Maximum quantum advantage in a new sample-to-sample problem
Weggemans et al. discovered that quantum computers can achieve maximum quantum advantage for a new type of problem in a so-called ‘sample-to-sample’ setting. This works as follows: a sample is a specific outcome of a random event, given a certain probability distribution over a set of possible outcomes. For example, when throwing a dice, the set of possible outcomes consists of the numbers 1 to 6, the probability distribution assigns each of these outcomes an equal probability, and we call each individual roll a sample. Samples are used in Machine Learning (samples as input, e.g. for training AI models) and in cryptography (samples as output, e.g. keys).
The researchers worked with a slightly different setting in this case: instead of generating as many random samples as possible, they focused on calculating how many input-samples would be needed for producing one single output sample. With this computation they show a situation exists where you can generate a desired output sample with certainty using only one quantum sample, while the number of classical samples needed scales by the order of the total number of possibilities. This proves that in this setting quantum technology can generate the maximum advantage compared to classical technology. Surprisingly, they used a quantum mechanics limitation to prove this: the fact that a measurement generally destroys a quantum state (without the possibility of regaining it).
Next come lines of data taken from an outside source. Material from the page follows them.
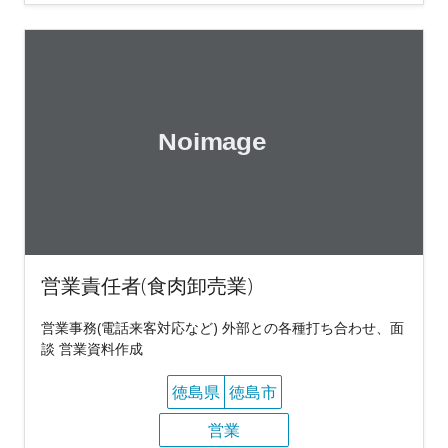
営業責任者(食肉卸売業)
営業事務(電話来客対応など) 外部との各種打ち合わせ、面
談 営業資料作成
徳島県
徳島市
営業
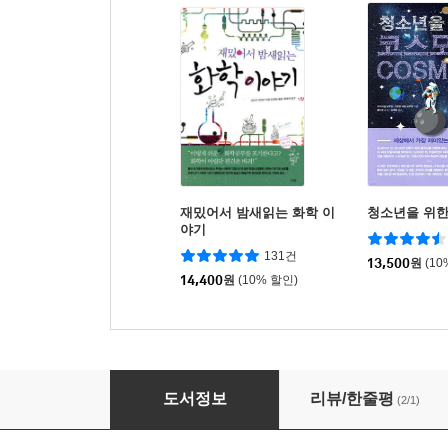
재밌어서 밤새읽는 화학 이
청소년을 위한
야기
131건
13,500
원
(10
14,400
원
(10% 할인)
청소년을 위한 수학의 역사
도서정보
리뷰/한줄평
(2/1)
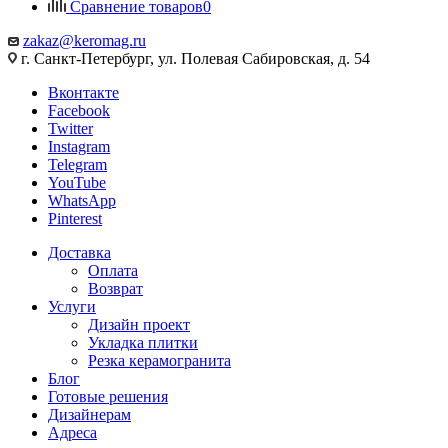
Сравнение товаров
0
zakaz@keromag.ru
г. Санкт-Петербург, ул. Полевая Сабировская, д. 54
Вконтакте
Facebook
Twitter
Instagram
Telegram
YouTube
WhatsApp
Pinterest
Доставка
Оплата
Возврат
Услуги
Дизайн проект
Укладка плитки
Резка керамогранита
Блог
Готовые решения
Дизайнерам
Адреса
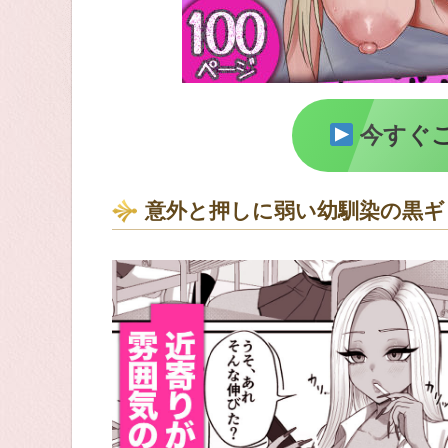
今すぐ
意外と押しに弱い幼馴染の黒ギ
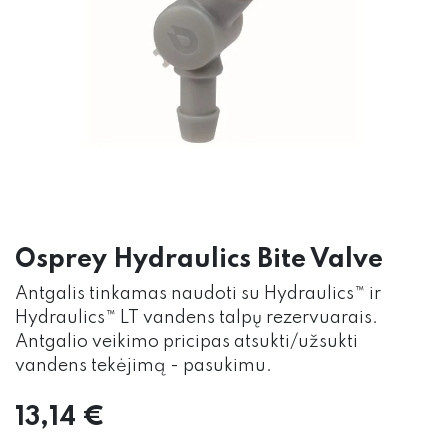
Osprey Hydraulics Bite Valve
Antgalis tinkamas naudoti su Hydraulics™ ir
Hydraulics™ LT vandens talpų rezervuarais.
Antgalio veikimo pricipas atsukti/užsukti
vandens tekėjimą - pasukimu.
13,14
€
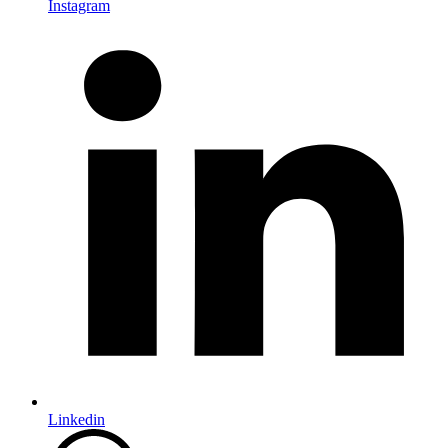
Instagram
Linkedin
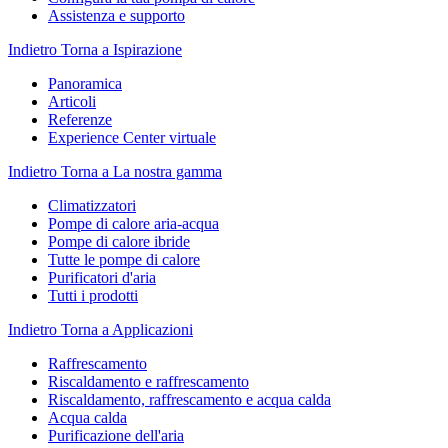
Assistenza e supporto
Indietro
Torna a Ispirazione
Panoramica
Articoli
Referenze
Experience Center virtuale
Indietro
Torna a La nostra gamma
Climatizzatori
Pompe di calore aria-acqua
Pompe di calore ibride
Tutte le pompe di calore
Purificatori d'aria
Tutti i prodotti
Indietro
Torna a Applicazioni
Raffrescamento
Riscaldamento e raffrescamento
Riscaldamento, raffrescamento e acqua calda
Acqua calda
Purificazione dell'aria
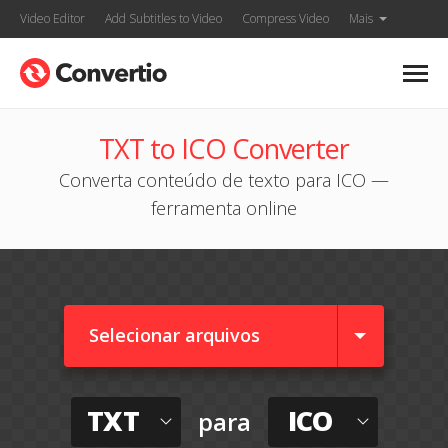
Video Editor
Add Subtitles to Video
Compress Video
Mais
TXT to ICO Converter
Converta conteúdo de texto para ICO —
ferramenta online
Selecionar arquivos
TXT
ICO
para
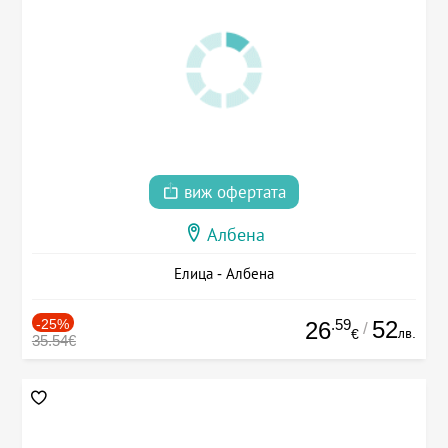
виж офертата
Албена
Елица - Албена
-25%
.59
52
26
/
лв.
€
35.54€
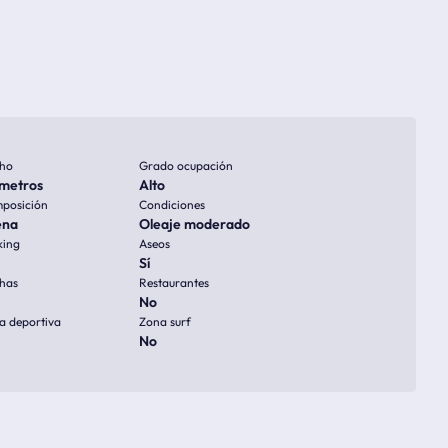
ho
Grado ocupación
metros
Alto
posición
Condiciones
ena
Oleaje moderado
king
Aseos
Sí
has
Restaurantes
No
a deportiva
Zona surf
No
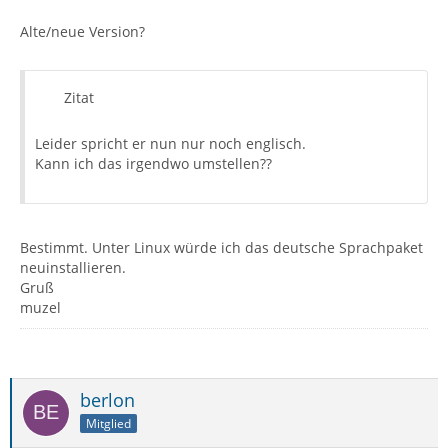
Alte/neue Version?
Zitat
Leider spricht er nun nur noch englisch.
Kann ich das irgendwo umstellen??
Bestimmt. Unter Linux würde ich das deutsche Sprachpaket
neuinstallieren.
Gruß
muzel
berlon
Mitglied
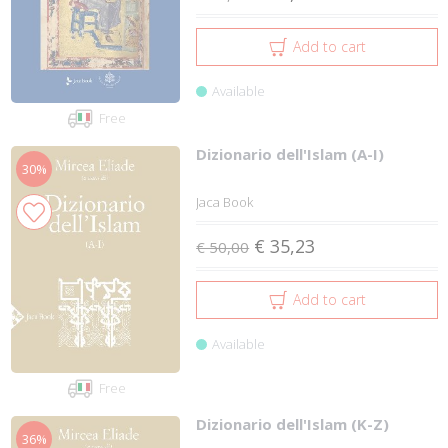
Add to cart
Available
Free
Dizionario dell'Islam (A-I)
30%
Jaca Book
€ 35,23
€ 50,00
Add to cart
Available
Free
Dizionario dell'Islam (K-Z)
36%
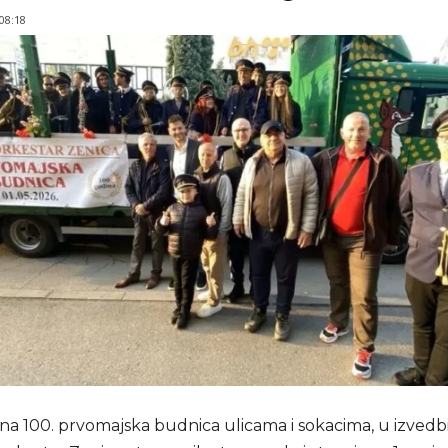
 08:18
lna 100. prvomajska budnica ulicama i sokacima, u izvedb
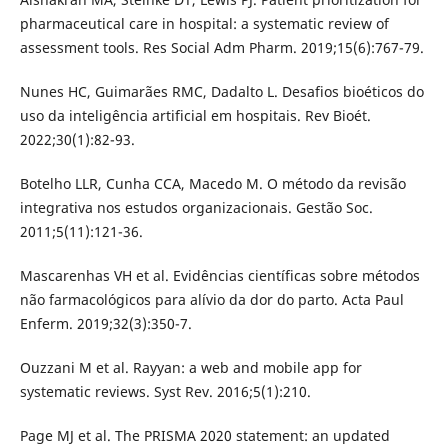
pharmaceutical care in hospital: a systematic review of
assessment tools. Res Social Adm Pharm. 2019;15(6):767-79.
Nunes HC, Guimarães RMC, Dadalto L. Desafios bioéticos do
uso da inteligência artificial em hospitais. Rev Bioét.
2022;30(1):82-93.
Botelho LLR, Cunha CCA, Macedo M. O método da revisão
integrativa nos estudos organizacionais. Gestão Soc.
2011;5(11):121-36.
Mascarenhas VH et al. Evidências científicas sobre métodos
não farmacológicos para alívio da dor do parto. Acta Paul
Enferm. 2019;32(3):350-7.
Ouzzani M et al. Rayyan: a web and mobile app for
systematic reviews. Syst Rev. 2016;5(1):210.
Page MJ et al. The PRISMA 2020 statement: an updated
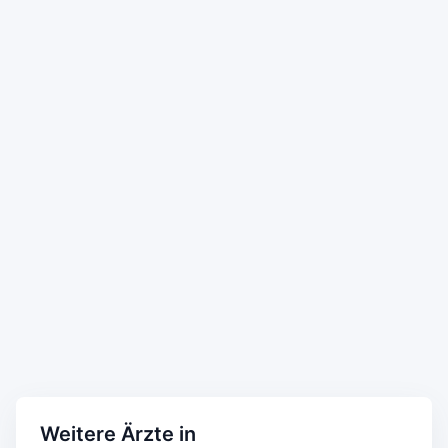
Weitere Ärzte in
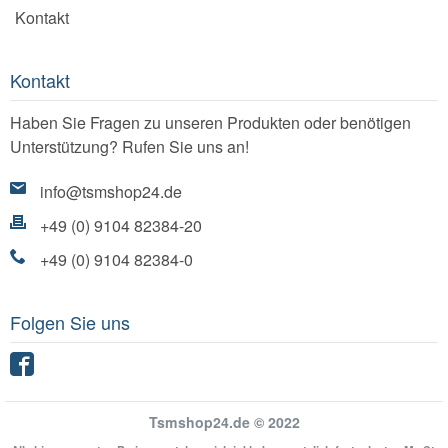
Kontakt
Kontakt
Haben Sie Fragen zu unseren Produkten oder benötigen
Unterstützung? Rufen Sie uns an!
info@tsmshop24.de
+49 (0) 9104 82384-20
+49 (0) 9104 82384-0
Folgen Sie uns
Facebook
Tsmshop24.de © 2022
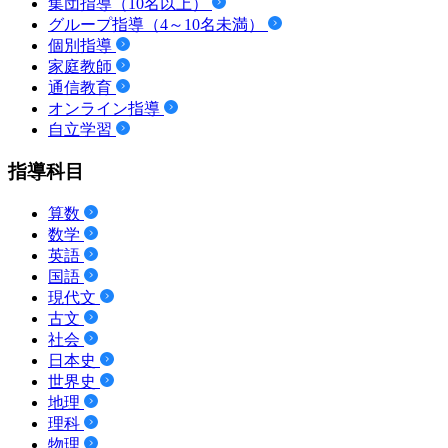
集団指導（10名以上）
グループ指導（4～10名未満）
個別指導
家庭教師
通信教育
オンライン指導
自立学習
指導科目
算数
数学
英語
国語
現代文
古文
社会
日本史
世界史
地理
理科
物理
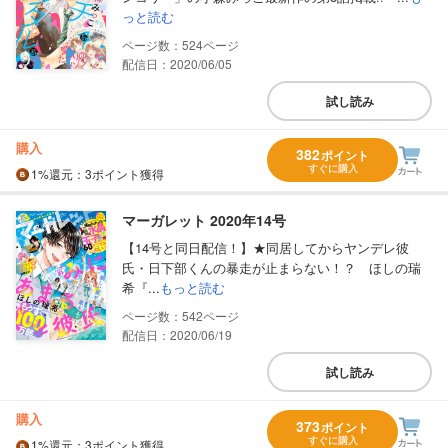
っと読む
524
配信日：2020/06/05
試し読み
購入
382
ポイント
すぐに購入
1%
還元
：3ポイント獲得
マーガレット 2020年14号
【14号と同日配信！】★同居してからヤンデレ彼
氏・日下部くんの暴走が止まらない！？ ほしの瑞
希『...
もっと読む
542
配信日：2020/06/19
試し読み
購入
373
ポイント
すぐに購入
1%
還元
：3ポイント獲得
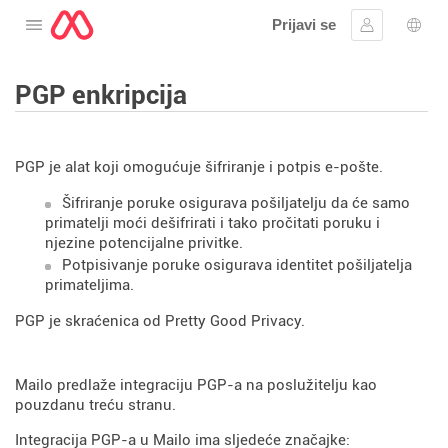
Prijavi se
Otvorite izbornik
Prijaviti se
Izbor
PGP enkripcija
PGP je alat koji omogućuje šifriranje i potpis e-pošte.
Šifriranje poruke osigurava pošiljatelju da će samo
primatelji moći dešifrirati i tako pročitati poruku i
njezine potencijalne privitke.
Potpisivanje poruke osigurava identitet pošiljatelja
primateljima.
PGP je skraćenica od Pretty Good Privacy.
Mailo predlaže integraciju PGP-a na poslužitelju kao
pouzdanu treću stranu.
Integracija PGP-a u Mailo ima sljedeće značajke:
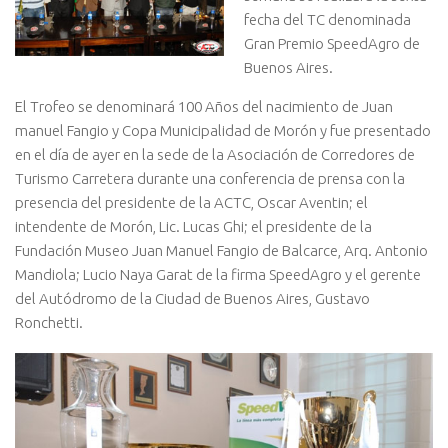
fecha del TC denominada
Gran Premio SpeedAgro de
Buenos Aires.
El Trofeo se denominará 100 Años del nacimiento de Juan
manuel Fangio y Copa Municipalidad de Morón y fue presentado
en el día de ayer en la sede de la Asociación de Corredores de
Turismo Carretera durante una conferencia de prensa con la
presencia del presidente de la ACTC, Oscar Aventin; el
intendente de Morón, Lic. Lucas Ghi; el presidente de la
Fundación Museo Juan Manuel Fangio de Balcarce, Arq. Antonio
Mandiola; Lucio Naya Garat de la firma SpeedAgro y el gerente
del Autódromo de la Ciudad de Buenos Aires, Gustavo
Ronchetti.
Experiment can be run on a quantum computer
The study shows the sample-to-sample problem works perfectly for each equal distribution of a set of numbers. They achieved the breakthrough by developing a new quantum algorithm that performs complement sampling by using only one quantum sample and proving that classically the number of samples scales with the total number of possible outcomes. If you can roll a randomly selected half of the numbers from 1 to 1,000,000 with a dice, they show it is possible to change the ‘quantum’ state of this dice into one in which it contains exactly the other half of the numbers (the so-called superposition). One can now perform a simple measure -the quantum equivalent of throwing a dice- and you will receive the outcome instantly. Weggemans: “Because the necessary quantum operations -setting up and switching the quantum dice- we expect this experiment to be executable on a real quantum computer in the near future.” This shows that the sample-to-sample setting quantum technology can do something which is intractable for classical computing technology.”
The research was conducted at the Algorithms & Complexity research group of Centrum Wiskunde & Informatica, the national research institute for mathematics and computer science in the Netherlands, with funding from Quantum Delta NL. Jordi Weggemans will receive his PhD degree on this topic at the UvA during 2025. This paper was created with significant contributions from supervisor Harry Buhrman (former CWI/QuSoft researcher, now Quantinuum) and Marcello Benedetti (Quantinuum).